En bref, une société d’abondance énergétique et une société de sobriété énergétique ne reposent pas sur les mêmes paradigmes, elles ne valorisent pas les mêmes modes de vie, elles sont même fondamentalement différentes. Et c’est bien dans le choix d’un de ces modèles ou de l’autre que se situent les enjeux les plus fondamentaux de la transition écologique, et en particulier de la transition énergétique.
Transition énergétique : d’abord définir nos besoins
L’enjeu fondamental est donc avant tout de définir le modèle de société que nous souhaitons partager collectivement, car c’est lui qui conditionne nos consommations énergétiques futures et donc nos possibilités énergétiques pour demain. Cette question, au fond, nous impose de nous interroger sur nos besoins. Avons-nous vraiment besoin d’espaces publics saturés d’écrans de publicité ? Avons-nous vraiment besoin de véhicules toujours plus gros et énergivores ? Avons-nous vraiment besoin de produire toujours plus de matériaux, d’objets et de richesses, inégalement partagés ?
Pour répondre à ces questions, il est important d’en connaître les tenants et les aboutissants. À quel coût écologique, social correspondent ces besoins ? Acceptera-t-on par exemple, qu’il faudra peut-être construire un EPR de plus, ou quelques centaines d’éoliennes de plus, simplement pour alimenter en énergie les électrolyseurs produisant l’hydrogène nécessaire à une aviation soit disant « bas carbone » ? Où seront installés ces infrastructures de production ? Qui paiera les surcoûts ? Quelles en seront les externalités économiques, mais surtout sociales et environnementales ?
Quel système énergétique pour quelle société ?
Derrière la question du mix énergétique se cache donc une question de société bien plus profonde : celle de nos aspirations collectives.

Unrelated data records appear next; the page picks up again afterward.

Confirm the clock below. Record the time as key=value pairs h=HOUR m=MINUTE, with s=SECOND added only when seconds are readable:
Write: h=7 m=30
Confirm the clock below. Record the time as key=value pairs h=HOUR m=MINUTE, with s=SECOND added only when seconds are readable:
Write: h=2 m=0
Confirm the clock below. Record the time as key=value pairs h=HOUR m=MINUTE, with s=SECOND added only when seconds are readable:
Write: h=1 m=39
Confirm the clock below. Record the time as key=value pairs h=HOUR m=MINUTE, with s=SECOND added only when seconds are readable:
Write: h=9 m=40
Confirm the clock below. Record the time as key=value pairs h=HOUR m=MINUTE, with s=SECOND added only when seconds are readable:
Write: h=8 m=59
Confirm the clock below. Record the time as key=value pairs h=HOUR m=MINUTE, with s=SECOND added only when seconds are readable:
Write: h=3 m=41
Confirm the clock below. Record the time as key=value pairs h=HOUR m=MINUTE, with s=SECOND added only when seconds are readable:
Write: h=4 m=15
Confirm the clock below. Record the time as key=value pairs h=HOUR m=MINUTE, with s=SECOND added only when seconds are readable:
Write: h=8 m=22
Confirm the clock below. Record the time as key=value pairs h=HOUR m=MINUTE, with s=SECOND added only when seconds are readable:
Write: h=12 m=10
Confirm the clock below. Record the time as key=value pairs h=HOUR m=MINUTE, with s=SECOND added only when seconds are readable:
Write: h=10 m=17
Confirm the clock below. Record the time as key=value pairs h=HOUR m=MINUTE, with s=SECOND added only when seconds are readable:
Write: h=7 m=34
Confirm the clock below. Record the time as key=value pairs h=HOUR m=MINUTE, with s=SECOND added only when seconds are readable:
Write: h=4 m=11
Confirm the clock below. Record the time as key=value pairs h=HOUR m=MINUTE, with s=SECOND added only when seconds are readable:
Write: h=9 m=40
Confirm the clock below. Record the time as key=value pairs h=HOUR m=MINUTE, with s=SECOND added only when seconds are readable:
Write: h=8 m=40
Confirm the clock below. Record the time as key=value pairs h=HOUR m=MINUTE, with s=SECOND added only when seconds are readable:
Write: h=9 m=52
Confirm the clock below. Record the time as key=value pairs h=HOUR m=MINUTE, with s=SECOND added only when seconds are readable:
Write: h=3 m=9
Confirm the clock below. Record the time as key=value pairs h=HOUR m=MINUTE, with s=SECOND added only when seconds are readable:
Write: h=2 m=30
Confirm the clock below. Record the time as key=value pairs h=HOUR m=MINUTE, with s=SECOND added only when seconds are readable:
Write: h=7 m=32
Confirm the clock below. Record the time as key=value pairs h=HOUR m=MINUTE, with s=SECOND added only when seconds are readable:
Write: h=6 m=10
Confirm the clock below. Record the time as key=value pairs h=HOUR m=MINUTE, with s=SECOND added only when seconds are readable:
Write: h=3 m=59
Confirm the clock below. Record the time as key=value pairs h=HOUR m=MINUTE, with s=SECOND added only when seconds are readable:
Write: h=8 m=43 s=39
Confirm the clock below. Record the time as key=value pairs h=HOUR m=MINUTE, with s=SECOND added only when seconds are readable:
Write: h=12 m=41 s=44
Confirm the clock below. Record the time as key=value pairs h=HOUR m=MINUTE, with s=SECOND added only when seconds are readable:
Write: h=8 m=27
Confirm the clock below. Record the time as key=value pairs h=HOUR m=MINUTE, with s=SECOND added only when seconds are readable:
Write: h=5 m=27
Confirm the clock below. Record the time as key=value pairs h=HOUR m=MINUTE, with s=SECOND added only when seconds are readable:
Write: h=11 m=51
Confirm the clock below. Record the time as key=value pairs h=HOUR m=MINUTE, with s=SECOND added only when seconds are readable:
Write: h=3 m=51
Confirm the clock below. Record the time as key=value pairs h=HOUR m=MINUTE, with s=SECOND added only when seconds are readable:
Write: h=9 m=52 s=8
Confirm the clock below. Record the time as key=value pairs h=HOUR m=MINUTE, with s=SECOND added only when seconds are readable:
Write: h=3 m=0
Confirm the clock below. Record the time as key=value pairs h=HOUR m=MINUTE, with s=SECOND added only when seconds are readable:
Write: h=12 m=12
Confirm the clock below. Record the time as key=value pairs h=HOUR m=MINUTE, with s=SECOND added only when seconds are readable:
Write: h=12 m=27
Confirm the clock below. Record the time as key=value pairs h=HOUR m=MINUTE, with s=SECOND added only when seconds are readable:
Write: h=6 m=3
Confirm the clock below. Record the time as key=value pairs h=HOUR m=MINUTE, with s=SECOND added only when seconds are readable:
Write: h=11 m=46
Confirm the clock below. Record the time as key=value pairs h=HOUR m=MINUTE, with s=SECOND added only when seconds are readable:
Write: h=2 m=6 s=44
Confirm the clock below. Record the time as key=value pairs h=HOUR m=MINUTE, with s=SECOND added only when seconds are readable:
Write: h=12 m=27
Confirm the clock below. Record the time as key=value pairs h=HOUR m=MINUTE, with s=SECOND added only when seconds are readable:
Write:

Quels sont les modes de vie que nous voulons pour demain, quelle répartition des richesses souhaitons-nous promouvoir, quelles valeurs souhaitons nous partager ? C’est avant tout cela qui va déterminer nos choix énergétiques, et la nécessité ou non de redimensionner notre infrastructure de production énergétique.
Penser la transition énergétique sans penser la question de notre modèle de société, c’est un peu comme penser à acheter une caisse à outil sans savoir quels travaux on voudrait faire avec. Quel système énergétique pour quelle société ? Voilà la question, et elle n’a pas de réponse toute faite. Nucléaire comme énergie renouvelables peuvent être mis au service d’une économie prédatrice, ou d’une économie soutenable. Il ne tient qu’à nous de le décider, à condition d’accepter de nous poser cette question.
Or, en nous enfermant dans le débat « nucléaire – énergie renouvelable », on élude la question principale, celle du pourquoi, pour ne traiter que celle du comment.
C’est pourtant là que se joue profondément la transition écologique, depuis toujours.